We komen er niet meer onderuit: we moeten allemaal langer blijven werken. Per 1 januari 2018 gaan zowel de AOW- als de pensioenleeftijd omhoog. De AOW-leeftijd gaat in 2018 omhoog naar 66 jaar. De pensioenleeftijd naar 68 jaar. Wat betekent dat voor u als werknemer of werkgever?
AOW is de afkorting van Algemene Ouderdomswet. De AOW is in 1947 bedacht door de minister van Sociale Zaken (Willem Drees) en in 1957 voor het eerst ingevoerd. Vanaf dat jaar ontvingen Nederlanders vanaf 65 jaar automatisch een ouderdomspensioen van de overheid.

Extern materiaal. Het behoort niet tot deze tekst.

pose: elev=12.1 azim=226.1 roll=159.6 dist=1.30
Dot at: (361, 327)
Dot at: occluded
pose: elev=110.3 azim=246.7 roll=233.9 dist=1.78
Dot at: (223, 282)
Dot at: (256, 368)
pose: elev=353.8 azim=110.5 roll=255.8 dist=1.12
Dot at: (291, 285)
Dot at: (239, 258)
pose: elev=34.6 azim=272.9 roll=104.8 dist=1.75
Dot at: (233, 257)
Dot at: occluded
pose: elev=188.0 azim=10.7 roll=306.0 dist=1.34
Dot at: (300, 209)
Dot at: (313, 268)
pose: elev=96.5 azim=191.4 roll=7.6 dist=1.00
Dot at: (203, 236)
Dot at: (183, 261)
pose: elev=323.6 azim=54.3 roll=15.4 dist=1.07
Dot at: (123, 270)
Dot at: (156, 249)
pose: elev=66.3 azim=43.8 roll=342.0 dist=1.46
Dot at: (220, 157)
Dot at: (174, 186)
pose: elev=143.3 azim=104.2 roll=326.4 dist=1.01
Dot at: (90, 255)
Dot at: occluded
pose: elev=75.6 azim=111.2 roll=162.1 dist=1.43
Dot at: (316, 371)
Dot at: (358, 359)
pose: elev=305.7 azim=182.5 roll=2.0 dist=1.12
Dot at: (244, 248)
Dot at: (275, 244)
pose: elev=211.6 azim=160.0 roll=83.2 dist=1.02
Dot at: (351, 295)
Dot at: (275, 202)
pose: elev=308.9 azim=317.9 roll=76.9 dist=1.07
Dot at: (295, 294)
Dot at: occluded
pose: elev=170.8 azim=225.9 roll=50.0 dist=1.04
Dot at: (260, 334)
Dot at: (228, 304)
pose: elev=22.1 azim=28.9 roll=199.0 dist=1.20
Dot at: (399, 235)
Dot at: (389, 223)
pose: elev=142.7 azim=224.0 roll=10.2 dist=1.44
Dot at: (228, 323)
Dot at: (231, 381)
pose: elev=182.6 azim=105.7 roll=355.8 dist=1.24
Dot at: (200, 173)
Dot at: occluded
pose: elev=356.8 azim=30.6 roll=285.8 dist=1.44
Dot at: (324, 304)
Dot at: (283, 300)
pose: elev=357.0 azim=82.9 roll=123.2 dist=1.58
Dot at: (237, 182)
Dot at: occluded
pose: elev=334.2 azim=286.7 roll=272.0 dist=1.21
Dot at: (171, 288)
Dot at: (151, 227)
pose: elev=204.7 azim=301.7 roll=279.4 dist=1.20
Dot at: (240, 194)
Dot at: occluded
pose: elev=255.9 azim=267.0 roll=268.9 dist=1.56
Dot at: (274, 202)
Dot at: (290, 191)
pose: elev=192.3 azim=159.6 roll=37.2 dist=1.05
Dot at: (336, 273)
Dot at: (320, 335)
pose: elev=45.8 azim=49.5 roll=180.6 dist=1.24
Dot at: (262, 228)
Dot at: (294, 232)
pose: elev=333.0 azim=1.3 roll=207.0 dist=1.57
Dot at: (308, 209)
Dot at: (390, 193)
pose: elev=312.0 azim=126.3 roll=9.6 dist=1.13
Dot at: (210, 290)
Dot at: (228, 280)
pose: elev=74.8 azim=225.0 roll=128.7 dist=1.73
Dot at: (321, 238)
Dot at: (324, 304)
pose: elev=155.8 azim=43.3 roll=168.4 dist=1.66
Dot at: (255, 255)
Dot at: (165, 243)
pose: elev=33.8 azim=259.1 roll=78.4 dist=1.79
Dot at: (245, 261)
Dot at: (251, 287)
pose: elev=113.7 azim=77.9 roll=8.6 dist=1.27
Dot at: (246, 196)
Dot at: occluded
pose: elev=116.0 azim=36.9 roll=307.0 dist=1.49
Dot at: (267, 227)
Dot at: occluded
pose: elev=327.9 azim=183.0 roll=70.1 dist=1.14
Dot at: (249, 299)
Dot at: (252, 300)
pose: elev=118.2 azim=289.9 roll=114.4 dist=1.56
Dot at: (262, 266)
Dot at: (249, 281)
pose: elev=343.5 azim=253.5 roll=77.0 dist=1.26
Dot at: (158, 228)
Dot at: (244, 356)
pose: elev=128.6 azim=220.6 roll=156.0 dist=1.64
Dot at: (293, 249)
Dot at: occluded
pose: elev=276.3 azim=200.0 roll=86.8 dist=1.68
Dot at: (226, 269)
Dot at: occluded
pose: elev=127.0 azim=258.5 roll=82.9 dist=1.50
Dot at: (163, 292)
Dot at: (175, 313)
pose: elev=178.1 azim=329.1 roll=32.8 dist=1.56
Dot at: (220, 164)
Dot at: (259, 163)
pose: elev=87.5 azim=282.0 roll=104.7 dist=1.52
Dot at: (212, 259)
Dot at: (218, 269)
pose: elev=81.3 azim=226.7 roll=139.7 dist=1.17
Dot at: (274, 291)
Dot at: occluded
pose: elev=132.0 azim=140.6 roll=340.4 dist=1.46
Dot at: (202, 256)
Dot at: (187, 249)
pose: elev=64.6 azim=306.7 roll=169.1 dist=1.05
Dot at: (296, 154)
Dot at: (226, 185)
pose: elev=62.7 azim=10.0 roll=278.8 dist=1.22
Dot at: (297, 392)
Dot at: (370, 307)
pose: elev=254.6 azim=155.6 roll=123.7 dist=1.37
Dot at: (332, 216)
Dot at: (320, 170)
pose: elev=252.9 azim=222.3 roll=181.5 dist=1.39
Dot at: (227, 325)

Nog steeds heeft iedereen in Nederland recht op AOW, alleen is dat niet meer vanaf 65 jaar. In de loop van de tijd werd namelijk duidelijk dat het stelsel te duur zou worden. Hoe komt dat? AOW werkt volgens een zogenaamd omslagstelsel: de mensen die werken betalen het AOW-pensioen van de generatie die met pensioen is. Doordat AOW-premie wordt ingehouden van het salaris van werkende Nederlanders kan de AOW worden uitgekeerd. Dit systeem is te duur geworden omdat:
De samenleving vergrijst; het aantal werkende Nederlanders wordt relatief kleiner, de groep gepensioneerden relatief groter.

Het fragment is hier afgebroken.